[SOURCE DOCUMENT Boundary: Start]
Thursday, May 27, 2010

Does Low Self-worth Make For A More Satisfying Birth Experience?

I wonder, does a woman's image of self-worth make her more or less susceptible to birth trauma? If she truly believes that she is worthy of being listened to, that her body is sacred and worthy of respect, would she be more outraged by mistreatment in a birthing ward? Would she feel more violated than a woman with little to no self-worth? If a woman was raised to believe that she was unable to make decisions for herself, her feelings didn't matter and that her body was any one's to touch, grope, hurt why would she expect any better from her care providers? Next time a mother shrugs and says "that's just the way it is, at least I have a healthy baby." after describing what should have been a traumatic birth experience. Ask yourself, ask her "aren't you worth more than that?" Ask how many times in her life she has shrugged and told herself that. Truth is, it does hurt more to have self-worth when someone does something to make you feel worthless. It is shocking to us, LISTEN TO ME, I AM AS IMPORTANT AS A HUMAN BEING AS YOU ARE. I always wondered angrily why some women put up with such horrible treatment in the labour room. It's probably because they've been putting up with for years, maybe their whole lives. Today, teach your friends, daughters, nieces, sisters, mothers that they are full of worth. Break the cycle of violence that perpetuates silence and submission in the labour room. Love yourself openly, pat yourself on the back and do not be quiet when you've been mistreated. By giving yourself permission to be worth-full you may be giving another woman courage to not feel so worthless.
[SOURCE DOCUMENT Boundary: End]
[SOURCE INFORMATION Boundary: Start]
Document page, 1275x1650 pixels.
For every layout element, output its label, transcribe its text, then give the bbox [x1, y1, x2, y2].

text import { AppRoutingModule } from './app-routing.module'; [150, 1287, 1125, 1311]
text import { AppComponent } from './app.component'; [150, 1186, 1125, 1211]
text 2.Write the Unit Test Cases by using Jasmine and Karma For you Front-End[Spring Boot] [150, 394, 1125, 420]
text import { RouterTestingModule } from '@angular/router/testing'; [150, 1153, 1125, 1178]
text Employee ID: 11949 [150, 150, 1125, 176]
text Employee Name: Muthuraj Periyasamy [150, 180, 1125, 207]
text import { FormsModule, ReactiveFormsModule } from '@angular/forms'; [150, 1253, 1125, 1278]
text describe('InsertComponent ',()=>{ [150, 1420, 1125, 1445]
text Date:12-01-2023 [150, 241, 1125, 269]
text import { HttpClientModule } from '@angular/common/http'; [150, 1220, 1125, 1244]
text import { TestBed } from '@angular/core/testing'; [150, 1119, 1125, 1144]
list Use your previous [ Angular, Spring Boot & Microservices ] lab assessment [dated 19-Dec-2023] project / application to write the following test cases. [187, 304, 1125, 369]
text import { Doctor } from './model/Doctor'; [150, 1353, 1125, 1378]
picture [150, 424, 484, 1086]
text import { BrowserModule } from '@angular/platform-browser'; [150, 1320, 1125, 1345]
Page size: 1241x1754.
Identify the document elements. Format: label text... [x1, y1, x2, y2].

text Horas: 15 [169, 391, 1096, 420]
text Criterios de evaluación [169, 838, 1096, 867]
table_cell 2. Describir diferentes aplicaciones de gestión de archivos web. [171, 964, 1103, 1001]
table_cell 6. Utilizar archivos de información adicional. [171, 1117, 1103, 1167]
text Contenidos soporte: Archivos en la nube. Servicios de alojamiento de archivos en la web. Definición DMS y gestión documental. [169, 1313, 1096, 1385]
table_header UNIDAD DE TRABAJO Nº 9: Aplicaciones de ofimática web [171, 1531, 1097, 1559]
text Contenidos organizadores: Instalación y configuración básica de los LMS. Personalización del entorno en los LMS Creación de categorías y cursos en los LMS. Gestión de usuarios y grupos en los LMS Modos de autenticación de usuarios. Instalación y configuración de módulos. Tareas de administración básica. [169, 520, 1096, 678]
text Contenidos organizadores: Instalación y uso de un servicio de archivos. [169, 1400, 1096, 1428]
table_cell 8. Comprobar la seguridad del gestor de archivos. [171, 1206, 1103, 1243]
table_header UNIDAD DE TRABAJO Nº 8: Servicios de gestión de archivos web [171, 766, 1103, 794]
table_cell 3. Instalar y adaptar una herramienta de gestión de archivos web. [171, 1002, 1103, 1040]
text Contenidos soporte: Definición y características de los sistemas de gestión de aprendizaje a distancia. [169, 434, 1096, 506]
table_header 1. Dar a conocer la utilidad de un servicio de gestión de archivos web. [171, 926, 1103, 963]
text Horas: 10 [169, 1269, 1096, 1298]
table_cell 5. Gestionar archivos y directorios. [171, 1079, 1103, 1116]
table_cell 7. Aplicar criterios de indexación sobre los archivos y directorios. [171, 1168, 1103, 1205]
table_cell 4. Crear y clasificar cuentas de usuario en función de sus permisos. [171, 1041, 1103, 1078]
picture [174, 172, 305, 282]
[SOURCE INFORMATION Boundary: End]
Duplicate the full blog post on self-worth and birth trauma word for word.

EXERCISE ANSWER:
Thursday, May 27, 2010

Does Low Self-worth Make For A More Satisfying Birth Experience?

I wonder, does a woman's image of self-worth make her more or less susceptible to birth trauma? If she truly believes that she is worthy of being listened to, that her body is sacred and worthy of respect, would she be more outraged by mistreatment in a birthing ward? Would she feel more violated than a woman with little to no self-worth? If a woman was raised to believe that she was unable to make decisions for herself, her feelings didn't matter and that her body was any one's to touch, grope, hurt why would she expect any better from her care providers? Next time a mother shrugs and says "that's just the way it is, at least I have a healthy baby." after describing what should have been a traumatic birth experience. Ask yourself, ask her "aren't you worth more than that?" Ask how many times in her life she has shrugged and told herself that. Truth is, it does hurt more to have self-worth when someone does something to make you feel worthless. It is shocking to us, LISTEN TO ME, I AM AS IMPORTANT AS A HUMAN BEING AS YOU ARE. I always wondered angrily why some women put up with such horrible treatment in the labour room. It's probably because they've been putting up with for years, maybe their whole lives. Today, teach your friends, daughters, nieces, sisters, mothers that they are full of worth. Break the cycle of violence that perpetuates silence and submission in the labour room. Love yourself openly, pat yourself on the back and do not be quiet when you've been mistreated. By giving yourself permission to be worth-full you may be giving another woman courage to not feel so worthless.